_RECORDS FOR THE TASK_
--- START ---

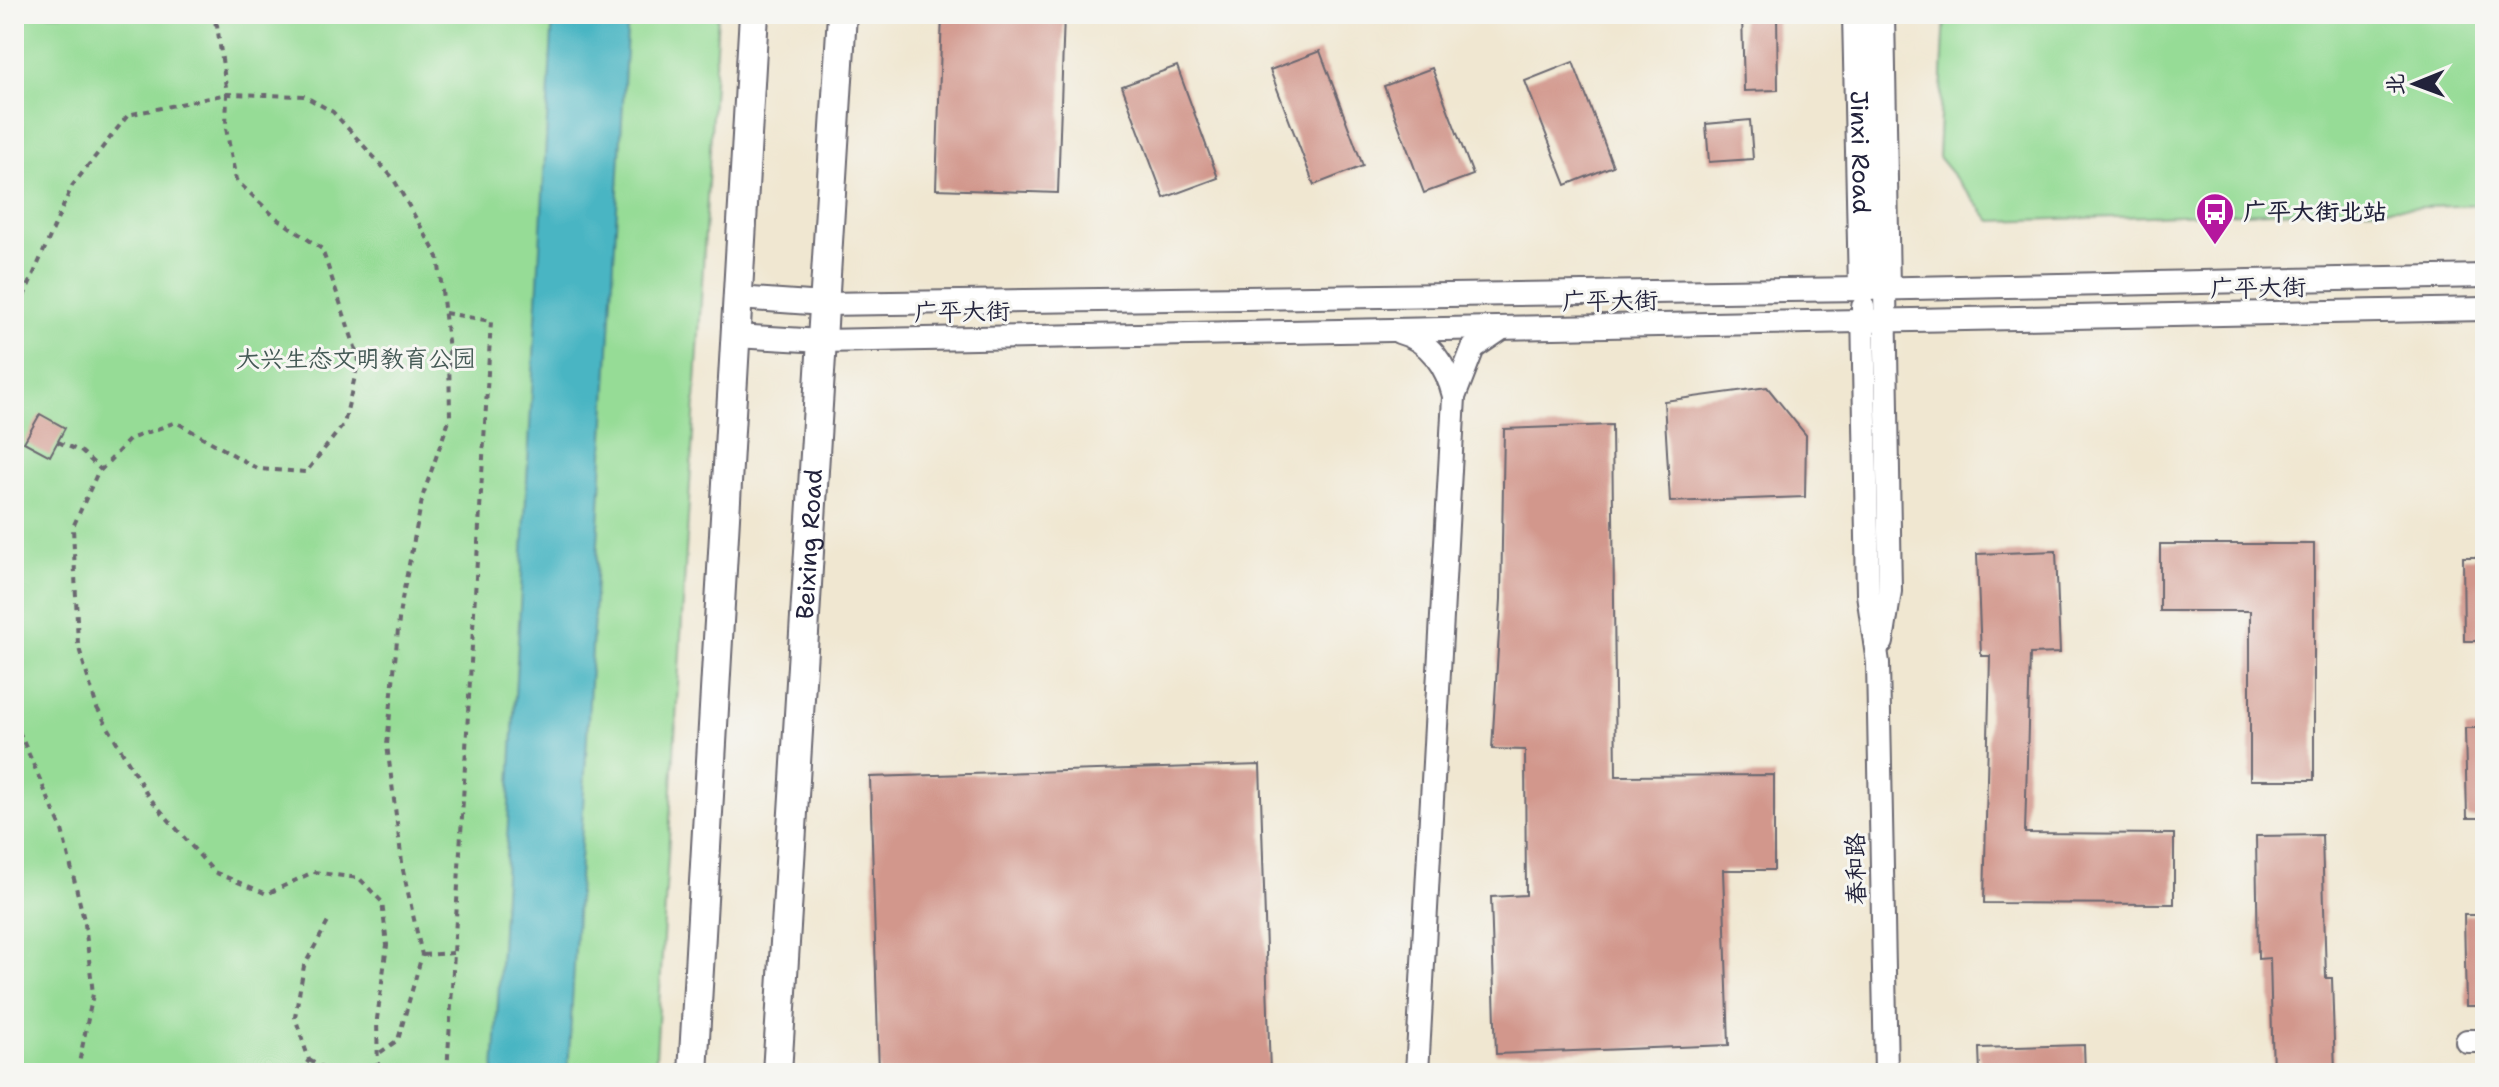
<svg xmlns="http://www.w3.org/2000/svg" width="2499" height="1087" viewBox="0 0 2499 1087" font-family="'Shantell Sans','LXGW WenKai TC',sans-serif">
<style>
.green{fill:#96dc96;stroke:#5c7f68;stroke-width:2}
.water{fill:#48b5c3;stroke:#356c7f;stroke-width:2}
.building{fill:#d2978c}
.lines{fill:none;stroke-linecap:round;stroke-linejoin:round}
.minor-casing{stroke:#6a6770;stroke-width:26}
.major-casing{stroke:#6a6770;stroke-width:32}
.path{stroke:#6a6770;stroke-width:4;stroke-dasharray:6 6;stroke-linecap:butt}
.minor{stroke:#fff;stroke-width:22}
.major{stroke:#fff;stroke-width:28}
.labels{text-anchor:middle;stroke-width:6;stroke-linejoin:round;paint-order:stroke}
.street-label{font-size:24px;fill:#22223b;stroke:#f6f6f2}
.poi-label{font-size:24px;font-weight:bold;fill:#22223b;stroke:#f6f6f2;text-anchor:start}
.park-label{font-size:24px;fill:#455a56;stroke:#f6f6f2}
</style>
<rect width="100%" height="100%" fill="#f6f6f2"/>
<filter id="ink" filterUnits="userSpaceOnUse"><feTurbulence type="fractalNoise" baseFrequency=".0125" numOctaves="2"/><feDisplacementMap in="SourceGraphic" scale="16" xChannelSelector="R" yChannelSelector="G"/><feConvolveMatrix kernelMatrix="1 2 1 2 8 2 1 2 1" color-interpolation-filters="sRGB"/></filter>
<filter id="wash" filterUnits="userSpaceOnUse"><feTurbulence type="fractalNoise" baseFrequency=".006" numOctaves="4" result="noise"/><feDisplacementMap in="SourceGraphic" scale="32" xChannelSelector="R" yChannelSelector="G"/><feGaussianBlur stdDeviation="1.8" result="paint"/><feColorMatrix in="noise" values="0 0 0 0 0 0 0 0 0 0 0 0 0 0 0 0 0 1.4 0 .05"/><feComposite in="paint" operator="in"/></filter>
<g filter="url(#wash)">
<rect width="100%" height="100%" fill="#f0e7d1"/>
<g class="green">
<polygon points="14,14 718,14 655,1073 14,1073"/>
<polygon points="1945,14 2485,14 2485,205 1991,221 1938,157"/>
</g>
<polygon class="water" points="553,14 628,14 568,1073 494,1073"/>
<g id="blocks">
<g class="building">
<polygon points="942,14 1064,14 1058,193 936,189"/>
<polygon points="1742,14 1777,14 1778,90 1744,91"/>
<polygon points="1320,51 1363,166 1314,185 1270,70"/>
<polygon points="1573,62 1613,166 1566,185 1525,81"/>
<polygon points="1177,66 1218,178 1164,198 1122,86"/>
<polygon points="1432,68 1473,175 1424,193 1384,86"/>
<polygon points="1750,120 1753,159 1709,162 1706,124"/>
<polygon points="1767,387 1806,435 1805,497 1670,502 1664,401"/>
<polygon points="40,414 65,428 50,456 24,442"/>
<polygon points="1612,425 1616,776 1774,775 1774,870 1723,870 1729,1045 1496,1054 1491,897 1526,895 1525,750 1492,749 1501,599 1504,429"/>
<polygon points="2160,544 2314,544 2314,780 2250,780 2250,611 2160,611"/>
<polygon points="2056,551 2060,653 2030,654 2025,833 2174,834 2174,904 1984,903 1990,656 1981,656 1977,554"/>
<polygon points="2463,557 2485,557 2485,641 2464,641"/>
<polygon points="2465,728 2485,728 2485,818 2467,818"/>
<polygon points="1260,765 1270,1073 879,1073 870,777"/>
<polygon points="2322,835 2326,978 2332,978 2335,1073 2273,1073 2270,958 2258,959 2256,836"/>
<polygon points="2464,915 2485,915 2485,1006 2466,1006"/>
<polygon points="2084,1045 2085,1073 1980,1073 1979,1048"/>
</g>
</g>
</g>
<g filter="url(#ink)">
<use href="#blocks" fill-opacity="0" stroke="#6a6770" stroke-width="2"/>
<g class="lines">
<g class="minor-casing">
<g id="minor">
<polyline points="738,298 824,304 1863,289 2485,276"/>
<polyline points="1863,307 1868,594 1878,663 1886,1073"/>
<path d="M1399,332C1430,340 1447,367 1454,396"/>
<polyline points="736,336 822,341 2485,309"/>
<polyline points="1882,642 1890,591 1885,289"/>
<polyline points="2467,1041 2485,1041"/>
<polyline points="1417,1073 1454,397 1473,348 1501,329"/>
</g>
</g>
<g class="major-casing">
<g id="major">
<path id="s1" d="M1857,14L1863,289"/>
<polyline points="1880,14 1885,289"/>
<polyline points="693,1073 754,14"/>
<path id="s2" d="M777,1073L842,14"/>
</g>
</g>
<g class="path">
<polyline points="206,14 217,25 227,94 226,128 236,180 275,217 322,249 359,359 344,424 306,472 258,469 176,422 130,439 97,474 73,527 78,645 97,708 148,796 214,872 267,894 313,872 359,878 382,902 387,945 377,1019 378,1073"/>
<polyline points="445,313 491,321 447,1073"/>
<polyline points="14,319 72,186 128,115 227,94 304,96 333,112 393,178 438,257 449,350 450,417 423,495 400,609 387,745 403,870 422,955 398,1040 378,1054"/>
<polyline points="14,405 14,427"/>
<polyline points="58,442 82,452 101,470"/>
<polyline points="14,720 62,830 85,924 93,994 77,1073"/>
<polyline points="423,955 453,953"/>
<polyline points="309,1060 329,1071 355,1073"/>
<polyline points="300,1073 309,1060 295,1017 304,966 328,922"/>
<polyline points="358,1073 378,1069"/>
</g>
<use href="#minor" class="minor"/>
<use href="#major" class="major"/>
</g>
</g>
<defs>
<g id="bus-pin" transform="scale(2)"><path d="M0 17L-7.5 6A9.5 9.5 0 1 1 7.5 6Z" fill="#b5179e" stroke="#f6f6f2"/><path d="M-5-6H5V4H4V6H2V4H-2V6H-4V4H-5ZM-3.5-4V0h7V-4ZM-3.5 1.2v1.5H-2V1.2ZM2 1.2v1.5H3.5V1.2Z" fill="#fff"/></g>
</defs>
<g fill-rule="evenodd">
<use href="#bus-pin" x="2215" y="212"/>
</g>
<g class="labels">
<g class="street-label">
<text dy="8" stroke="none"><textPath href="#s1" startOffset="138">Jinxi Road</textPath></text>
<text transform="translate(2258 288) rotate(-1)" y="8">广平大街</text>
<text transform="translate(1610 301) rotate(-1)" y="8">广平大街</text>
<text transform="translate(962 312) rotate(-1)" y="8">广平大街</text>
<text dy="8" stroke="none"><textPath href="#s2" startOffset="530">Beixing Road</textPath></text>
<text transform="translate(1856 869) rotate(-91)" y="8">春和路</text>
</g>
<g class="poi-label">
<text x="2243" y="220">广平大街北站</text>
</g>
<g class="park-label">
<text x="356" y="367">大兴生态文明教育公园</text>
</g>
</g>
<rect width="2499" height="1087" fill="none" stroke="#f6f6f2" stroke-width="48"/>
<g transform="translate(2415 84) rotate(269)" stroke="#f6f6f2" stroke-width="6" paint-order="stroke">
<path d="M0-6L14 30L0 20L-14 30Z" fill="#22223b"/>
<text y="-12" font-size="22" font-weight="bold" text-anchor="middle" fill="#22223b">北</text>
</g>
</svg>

--- END ---

Each line above that includes "lines" should be shown.

_SOLUTION_
.lines{fill:none;stroke-linecap:round;stroke-linejoin:round}
<g class="lines">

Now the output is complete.